The learned Trial Magistrate delivered her Judgment on 19th March, 1991 and ordered as follows:

“(a) The Plaintiffs are entitled to two acres of land from land parcel No Loc 2/Gacharage/1119 now registered in the name of Labanson Kamau (the 3rd defendant)

(b) The defendants do meet costs of this suit together with interest at court rates.”

It is from this Judgment that Justus, Njeri and Labanson filed an appeal based on the following grounds:

1. The learned trial Magi strate erred in law and fact in holding that the Plaintiffs had not been awarded land measuring 2 acres by the first defendant/appellant which fact was admitted by the Plaintiffs.

2. The learned Magistrate erred in law in not sustaining the Defence preliminar y point objection that a first registration is indefensible sake for specific grounds as specified by Cap 300

3. The learned Trial Magistrate erred in law in finding that the Plaintiffs had beneficial interests while in their evidence and proceedings it was averred that their father bought the land together with the first defendant.

4. The learned Trial Magistrate erred in fact and in law and in fact making an award that was ultra vires the prayers in the plaint.

5. The learned Trial Magistrate erred in law and in fact in finding that the defendants were liable in costs.

6. The learned Trial Magistrate erred in law and fact in finding that the Plaintiff’s were entitled to 2 acres of parcel No Gacharage/1119 in the name of third defendant.

However, this appeal did not proceed after being dismissed for want of prosecution by My Brother Justice Ransely on the 31st July, 2003. No application was made to reinstate the appeal, and that matter has now ended.

On the other hand, John and Evanson were dissatisfied with the Judgment of the lower court and filed a cross appeal based on the following ground:

“THAT the learned Trial Magistrate erred in law and in fact in holding, in the face of overwhelming evidence on record, that the 2 nd Appellant/Respondent did not possess land which belonged to the Respondents’/Appellants’ father.”

So, before me is this cross-appeal, in which John and Evanson are claiming their entitlement to three acres of land, as opposed to two which the lower court found for them.

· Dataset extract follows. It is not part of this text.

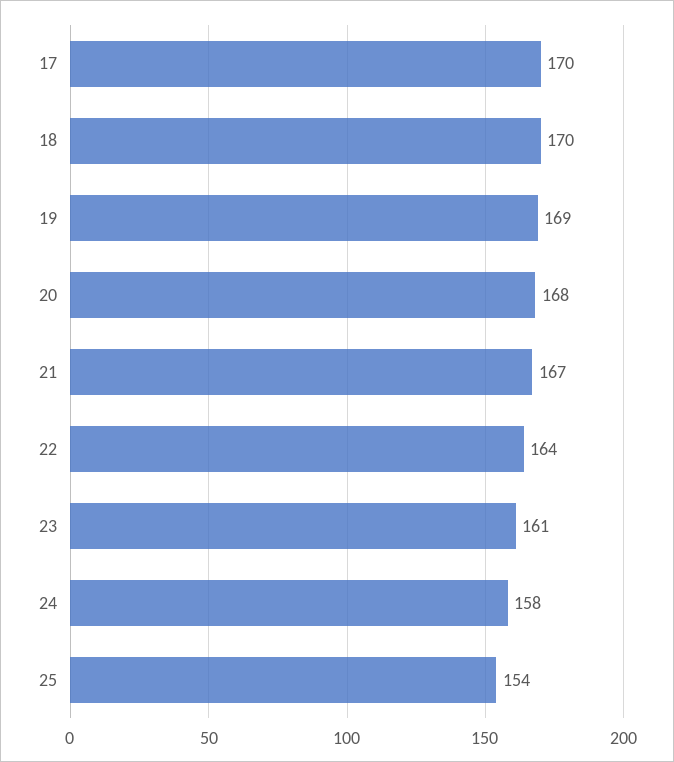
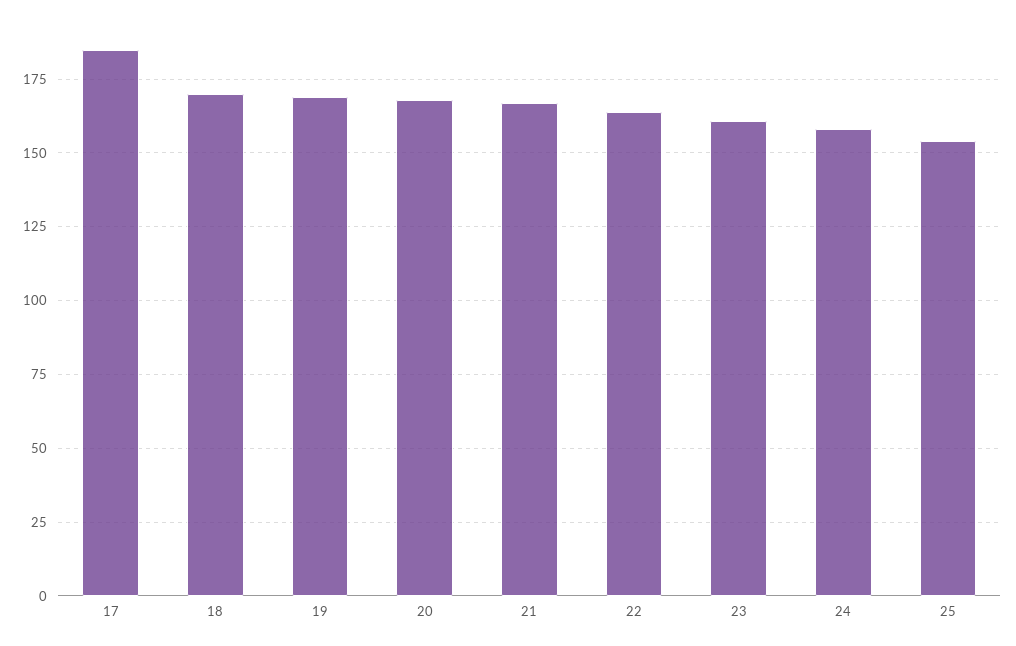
17: 170 -> 185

Njeri gave evidence in the lower court that she bought the suit land during her girlhood and was then registered as the owner. There were different parcels of land which were consolidated to make one (the suit land).

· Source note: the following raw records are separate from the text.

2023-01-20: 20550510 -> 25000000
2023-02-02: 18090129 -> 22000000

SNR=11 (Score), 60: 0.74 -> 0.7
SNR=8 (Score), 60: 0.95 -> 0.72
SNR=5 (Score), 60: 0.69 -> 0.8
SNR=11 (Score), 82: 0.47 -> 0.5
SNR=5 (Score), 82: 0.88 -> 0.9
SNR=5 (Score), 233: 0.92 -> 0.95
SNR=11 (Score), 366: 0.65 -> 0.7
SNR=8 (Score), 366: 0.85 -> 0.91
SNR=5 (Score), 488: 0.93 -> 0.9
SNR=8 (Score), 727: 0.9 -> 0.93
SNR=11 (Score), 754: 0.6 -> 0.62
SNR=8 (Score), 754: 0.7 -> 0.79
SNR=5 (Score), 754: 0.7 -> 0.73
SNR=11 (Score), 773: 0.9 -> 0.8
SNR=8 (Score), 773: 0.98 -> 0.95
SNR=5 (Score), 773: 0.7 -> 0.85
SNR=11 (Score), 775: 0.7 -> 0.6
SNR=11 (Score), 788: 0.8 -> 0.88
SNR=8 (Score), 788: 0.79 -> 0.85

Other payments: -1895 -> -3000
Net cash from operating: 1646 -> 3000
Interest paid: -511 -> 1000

PW 2 a village elder told the lower court that he knows both parties to this suit, and that Justus owned land that belonged to the father of John and Evanson. This land was later consolidated with other pieces of land and were registered under the name of Njeri. According to this witness and others who testified it was claimed that Njeri had 4 acres of land which belonged to John and Evanson.

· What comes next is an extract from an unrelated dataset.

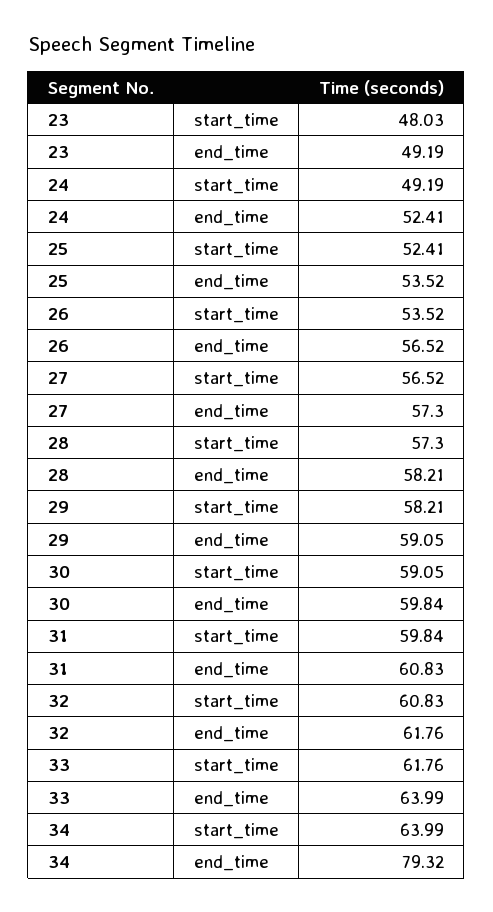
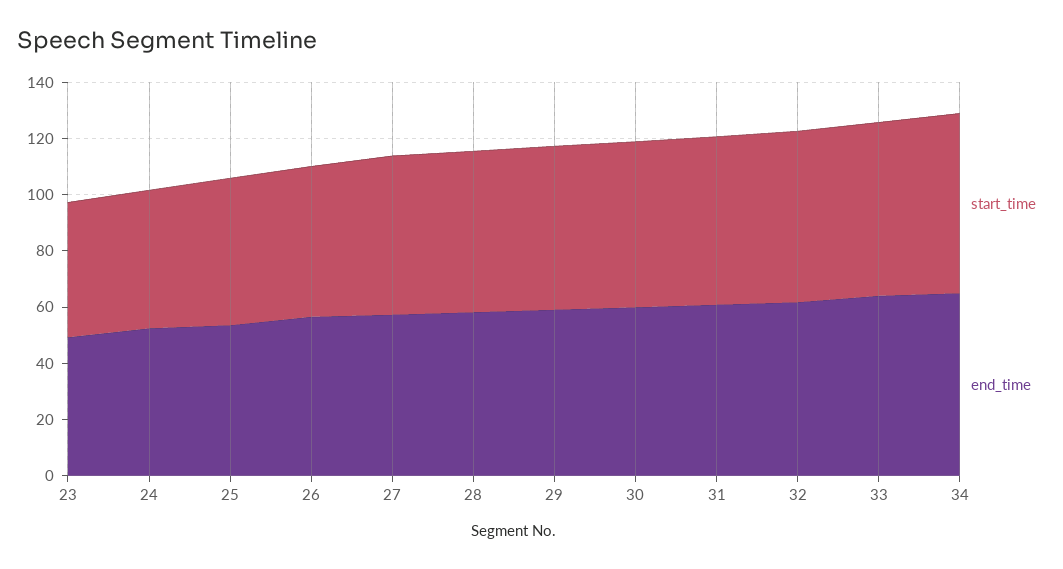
end_time, 34: 79.32 -> 65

In a carefully considered Judgment, and having analyzed the evidence before it, the lower court found that indeed John and Evanson had been brought up by Justus, and that Justus held some land in trust for them, in the same way as he had held some land in trust for his own son Labanson. There was clearly no dispute about that, and the only issue before the Court was which land, and how much.

After hearing all the witnesses, the lower court concluded correctly in my view that Njeri was the properly registered owner of parcel No 193, and that John and Evanson were not entitled to any portion of the same.

Based on the evidence before it, which I have reviewed, the lower court further correctly found that John and Evanson were entitled to two acres from parcel 1119 owned by Labason, and not three acres as claimed.

The claim for the third acre was based on a purchase of land from one Gitundu Munge. However, there was no such evidence before the court, and indeed no basis, in my view, to award the Plaintiffs more than the two acres.

I find that there is no reason to interfere with the Judgment of the lower court, which I am satisfied is based properly on the evidence before it, and I uphold the same. This cross-appeal, therefore, fails. I award the costs to the Respondents to cross-appeal.

Dated and delivered at Nairobi this 18th day of October, 2004.